Change "median" to "mean" in the lines from the start of the records up to and including the line with "dist [-0.007026, 0.396918]", and write out those lines with nothing else altered. Leave the pictures out.

===== Given data =====

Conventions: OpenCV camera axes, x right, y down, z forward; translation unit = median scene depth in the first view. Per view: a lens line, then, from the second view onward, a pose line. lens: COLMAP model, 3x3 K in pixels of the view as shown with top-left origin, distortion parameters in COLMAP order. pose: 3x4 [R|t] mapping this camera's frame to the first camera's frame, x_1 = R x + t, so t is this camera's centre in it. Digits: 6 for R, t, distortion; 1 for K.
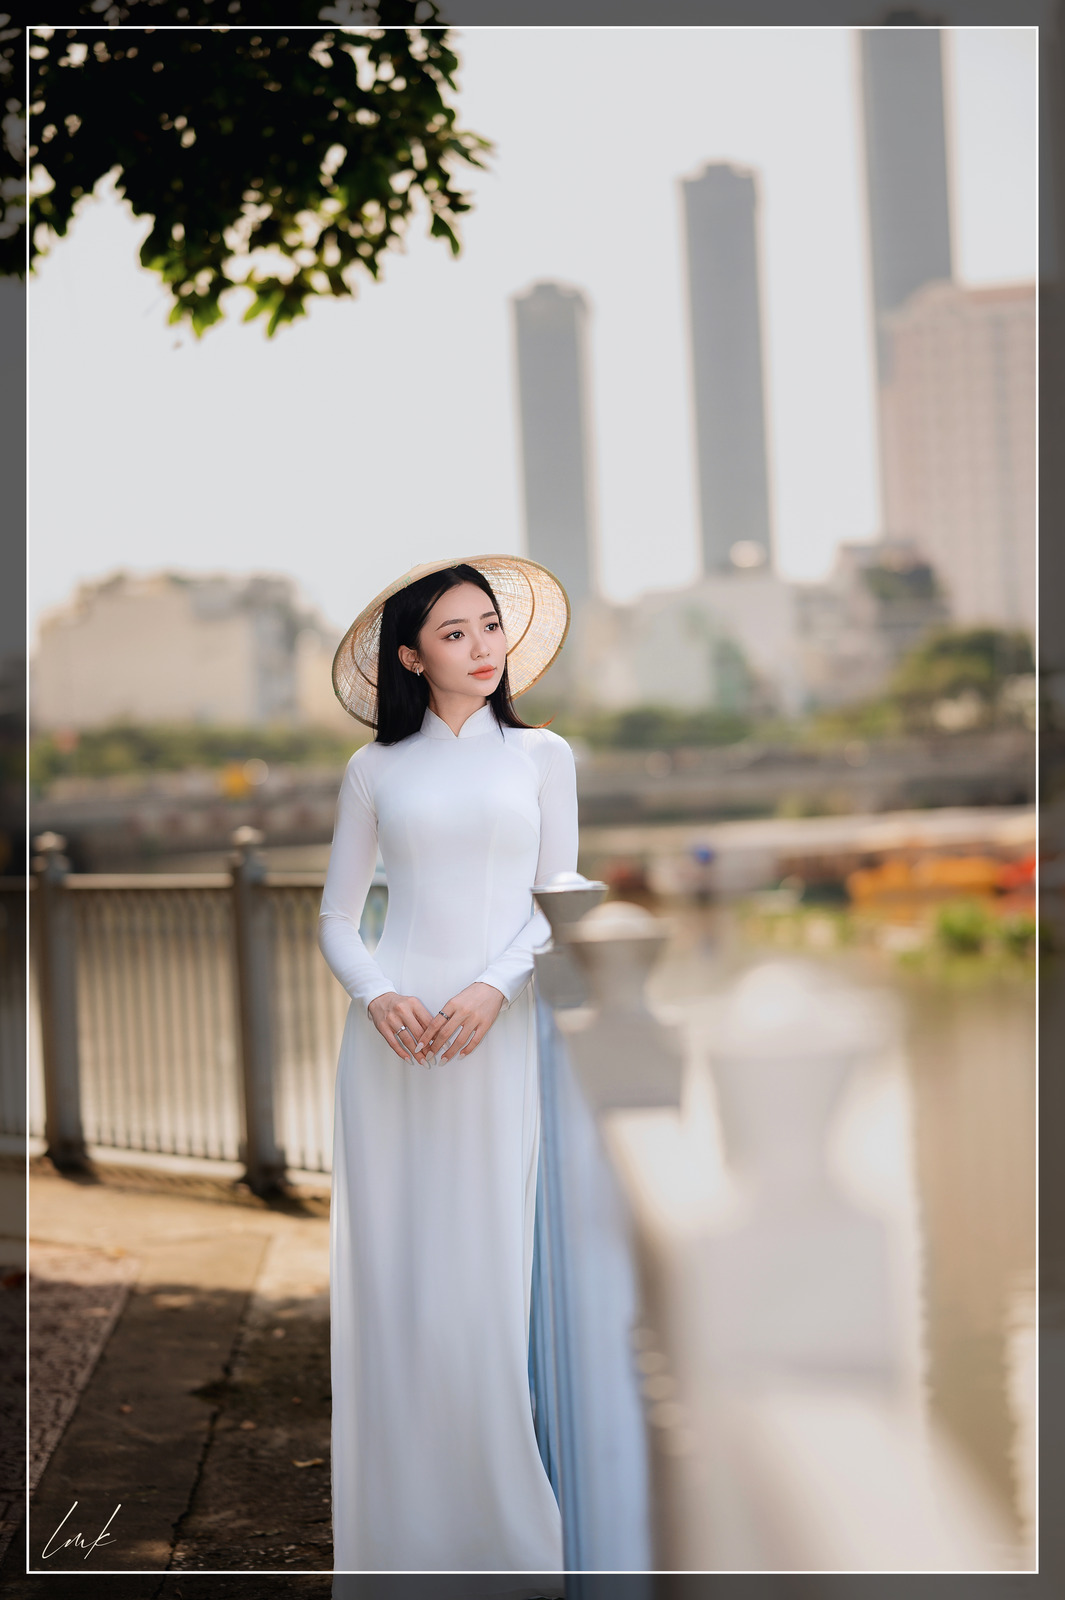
lens RADIAL K [[4079.1, 0, 671.4], [0, 4079.1, 831.3], [0, 0, 1]] dist [0.365152, 0.511009]
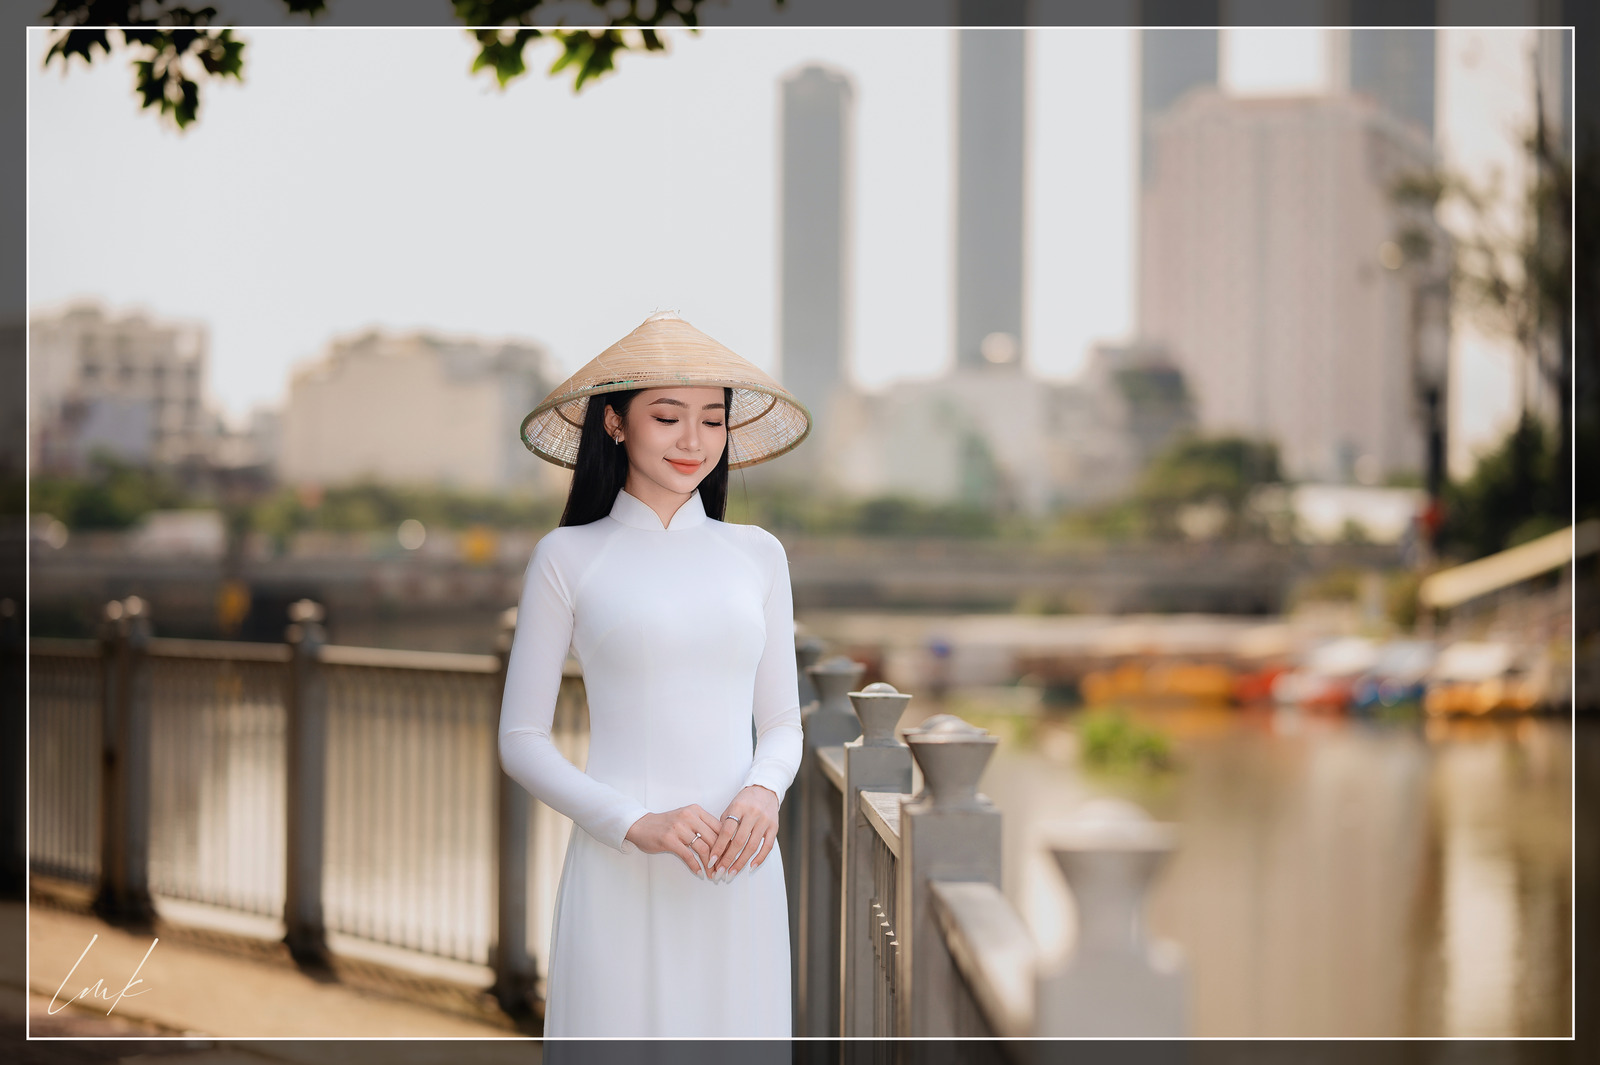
lens RADIAL K [[3905.9, 0, 805.2], [0, 3905.9, 569.8], [0, 0, 1]] dist [0.436603, 0.457962]
pose [[0.998098, 0.059425, -0.016433, -0.010629], [-0.059575, 0.998185, -0.008786, -0.002735], [0.015881, 0.009748, 0.999826, 0.045156]]
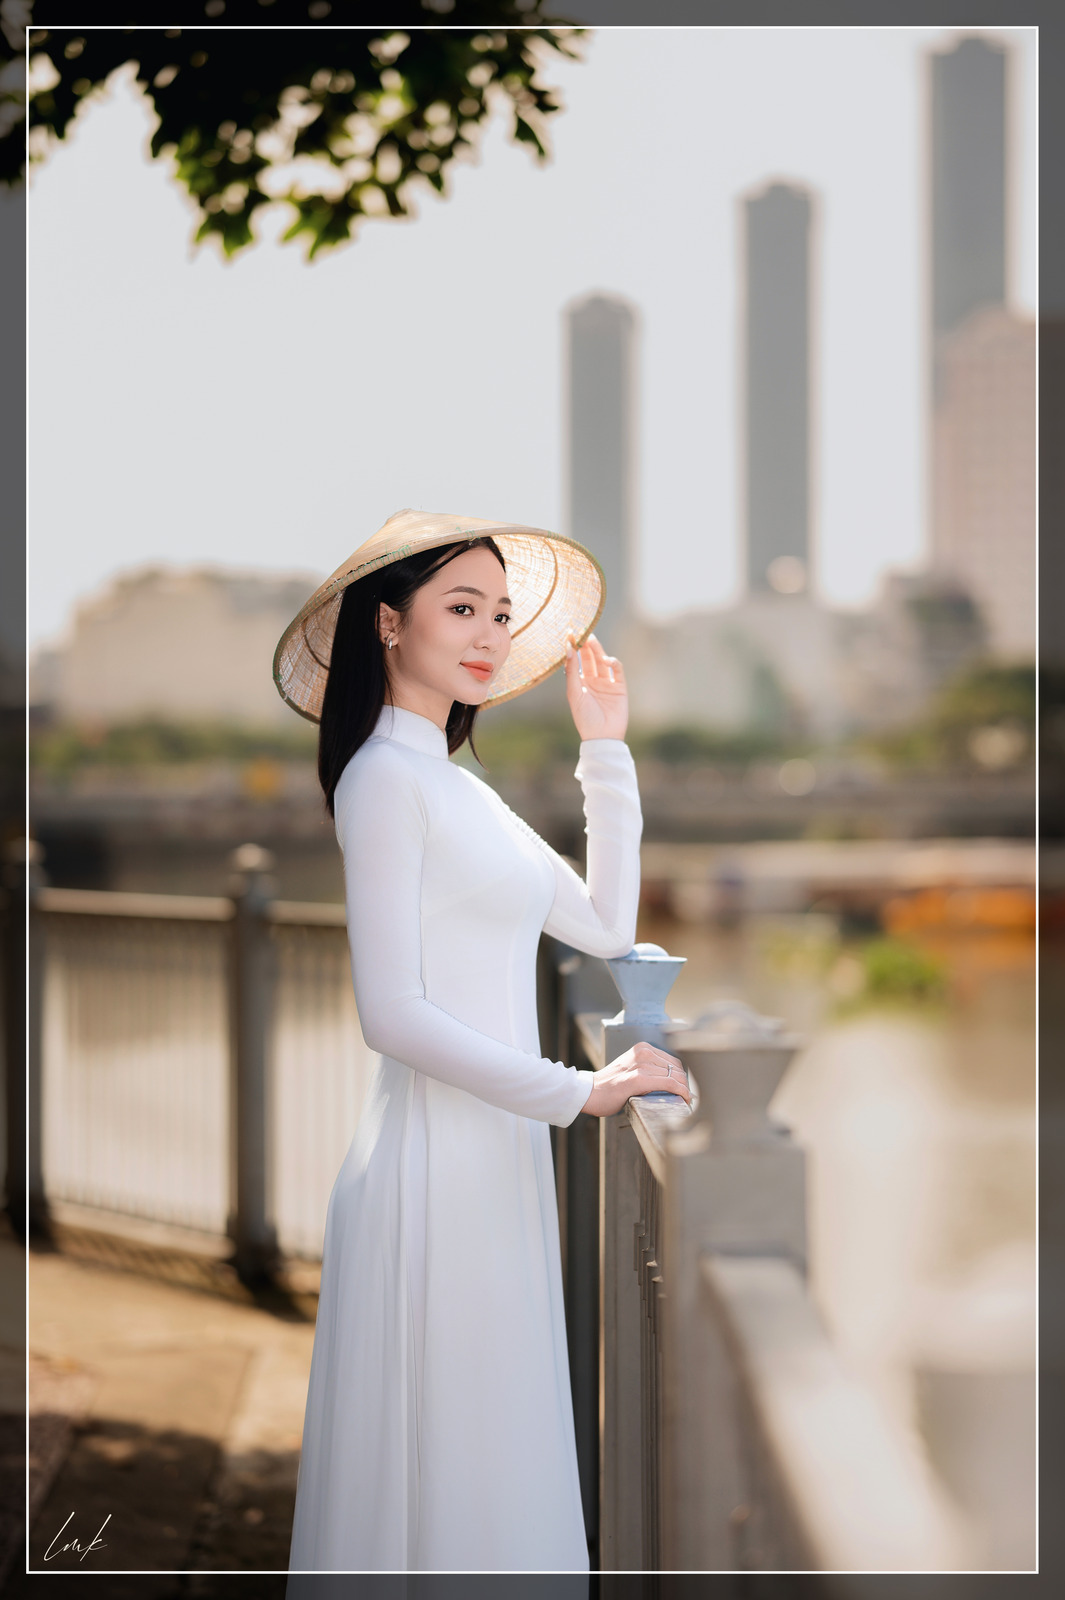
lens RADIAL K [[3730.6, 0, 532.5], [0, 3730.6, 800.0], [0, 0, 1]] dist [-0.007026, 0.396918]
pose [[0.998139, 0.049269, -0.035937, -0.008708], [-0.049615, 0.998730, -0.008809, -0.002858], [0.035457, 0.010575, 0.999315, 0.108984]]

=====

• Task output:
Conventions: OpenCV camera axes, x right, y down, z forward; translation unit = mean scene depth in the first view. Per view: a lens line, then, from the second view onward, a pose line. lens: COLMAP model, 3x3 K in pixels of the view as shown with top-left origin, distortion parameters in COLMAP order. pose: 3x4 [R|t] mapping this camera's frame to the first camera's frame, x_1 = R x + t, so t is this camera's centre in it. Digits: 6 for R, t, distortion; 1 for K.
lens RADIAL K [[4079.1, 0, 671.4], [0, 4079.1, 831.3], [0, 0, 1]] dist [0.365152, 0.511009]
lens RADIAL K [[3905.9, 0, 805.2], [0, 3905.9, 569.8], [0, 0, 1]] dist [0.436603, 0.457962]
pose [[0.998098, 0.059425, -0.016433, -0.010629], [-0.059575, 0.998185, -0.008786, -0.002735], [0.015881, 0.009748, 0.999826, 0.045156]]
lens RADIAL K [[3730.6, 0, 532.5], [0, 3730.6, 800.0], [0, 0, 1]] dist [-0.007026, 0.396918]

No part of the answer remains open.